= Richard Paget Murray =

English clergyman, botanist and lepidopterist (1842–1908)

Richard Paget Murray (1842, Isle of Man – 1908, Shapwick, Dorset) was an English clergyman, botanist and lepidopterist.

After secondary education at King William's College, he matriculated in 1864 at Corpus Christi College, Cambridge. There he graduated with a B.A. in 1868 and an M.A. in 1871. He was ordained a deacon in 1868 and a priest in 1869.

His herbarium contained plants from Ireland, the Canary Islands, Mauritius, Portugal, France, the Alps and the Dolomites. With Edward Francis Linton, William Richardson Linton and William Moyle Rogers he issued the exsiccata series British Rubi, in dried specimens. Specimens dispersed after his death are held by several institutions including the Natural History Museum (London) and Kew Gardens.

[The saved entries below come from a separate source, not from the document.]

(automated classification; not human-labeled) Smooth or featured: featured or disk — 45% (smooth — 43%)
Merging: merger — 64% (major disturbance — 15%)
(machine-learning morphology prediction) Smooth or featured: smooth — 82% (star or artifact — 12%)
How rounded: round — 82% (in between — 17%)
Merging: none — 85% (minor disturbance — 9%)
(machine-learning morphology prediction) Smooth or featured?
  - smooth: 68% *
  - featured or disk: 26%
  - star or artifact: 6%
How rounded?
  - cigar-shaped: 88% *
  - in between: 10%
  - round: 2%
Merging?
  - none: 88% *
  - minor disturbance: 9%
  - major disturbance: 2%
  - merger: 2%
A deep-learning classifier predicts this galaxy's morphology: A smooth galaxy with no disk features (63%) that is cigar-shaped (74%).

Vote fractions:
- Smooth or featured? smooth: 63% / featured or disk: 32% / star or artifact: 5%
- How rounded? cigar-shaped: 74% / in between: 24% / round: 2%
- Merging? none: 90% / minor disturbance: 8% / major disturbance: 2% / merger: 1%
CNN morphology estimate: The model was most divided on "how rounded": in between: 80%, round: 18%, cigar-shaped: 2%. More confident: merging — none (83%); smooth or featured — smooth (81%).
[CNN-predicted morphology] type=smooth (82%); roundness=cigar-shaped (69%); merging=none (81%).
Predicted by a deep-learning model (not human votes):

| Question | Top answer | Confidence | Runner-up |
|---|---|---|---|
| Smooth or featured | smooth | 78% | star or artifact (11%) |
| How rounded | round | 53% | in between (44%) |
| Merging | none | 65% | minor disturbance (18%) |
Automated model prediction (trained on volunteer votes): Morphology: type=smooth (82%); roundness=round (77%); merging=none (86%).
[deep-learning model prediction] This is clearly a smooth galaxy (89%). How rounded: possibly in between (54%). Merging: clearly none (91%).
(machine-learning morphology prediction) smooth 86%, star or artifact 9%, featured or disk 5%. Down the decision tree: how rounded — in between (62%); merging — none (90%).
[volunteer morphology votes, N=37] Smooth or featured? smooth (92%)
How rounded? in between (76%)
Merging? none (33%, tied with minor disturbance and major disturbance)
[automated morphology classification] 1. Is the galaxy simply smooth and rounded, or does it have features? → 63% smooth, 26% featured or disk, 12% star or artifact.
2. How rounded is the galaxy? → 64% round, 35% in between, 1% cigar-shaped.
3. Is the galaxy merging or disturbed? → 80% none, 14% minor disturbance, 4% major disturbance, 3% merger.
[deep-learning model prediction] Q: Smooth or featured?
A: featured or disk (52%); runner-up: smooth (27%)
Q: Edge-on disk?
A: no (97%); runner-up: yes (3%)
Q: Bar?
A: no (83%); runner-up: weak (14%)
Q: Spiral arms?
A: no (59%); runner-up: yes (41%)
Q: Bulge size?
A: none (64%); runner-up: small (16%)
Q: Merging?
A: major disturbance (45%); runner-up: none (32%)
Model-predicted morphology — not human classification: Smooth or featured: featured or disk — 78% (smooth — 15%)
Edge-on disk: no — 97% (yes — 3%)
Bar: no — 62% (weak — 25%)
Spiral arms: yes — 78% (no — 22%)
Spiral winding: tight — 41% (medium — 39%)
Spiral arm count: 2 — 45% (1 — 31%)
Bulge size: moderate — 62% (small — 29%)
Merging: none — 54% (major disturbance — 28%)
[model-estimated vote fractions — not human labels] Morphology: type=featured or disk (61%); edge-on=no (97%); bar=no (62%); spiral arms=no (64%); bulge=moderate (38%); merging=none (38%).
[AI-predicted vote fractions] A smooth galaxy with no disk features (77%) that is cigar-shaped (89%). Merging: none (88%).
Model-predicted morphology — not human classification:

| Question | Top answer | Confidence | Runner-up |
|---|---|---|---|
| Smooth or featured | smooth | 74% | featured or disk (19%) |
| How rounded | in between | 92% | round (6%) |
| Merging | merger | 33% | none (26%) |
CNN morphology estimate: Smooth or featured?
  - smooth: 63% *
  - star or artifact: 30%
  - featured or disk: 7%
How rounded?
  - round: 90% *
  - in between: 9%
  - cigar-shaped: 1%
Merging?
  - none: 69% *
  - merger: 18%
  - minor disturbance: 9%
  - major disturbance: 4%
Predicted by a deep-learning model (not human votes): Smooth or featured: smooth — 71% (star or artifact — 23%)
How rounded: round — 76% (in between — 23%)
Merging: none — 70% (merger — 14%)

He was elected a Fellow of the Linnean Society in 1882.

==Works==
Arthur Cayley

partial list
- Murray, Rev. R. P., 1873. Descriptions of new Species of Exotic Rhopalocera. Ent. mon. Mag. 10: 107–108.
- Murray, Rev. R. P., 1873. Description of a new Japanese species of Lycaena, and change of name of L. cassioides Murray. Ent. mon. Mag.. 10: 126.
- Murray, Rev. R. P., 1874a. Descriptions of some new species belonging to the genus Lycaena. Trans. ent. Soc. Lond. 22(4): 523–529, 1 pl.
- Murray, Rev. R. P., 1874b. Some notes on Japanese butterflies with descriptions of new genera and species. Ent. mon. Mag. 11:166–172.
- paper in the Journal of Botany, British and Foreign.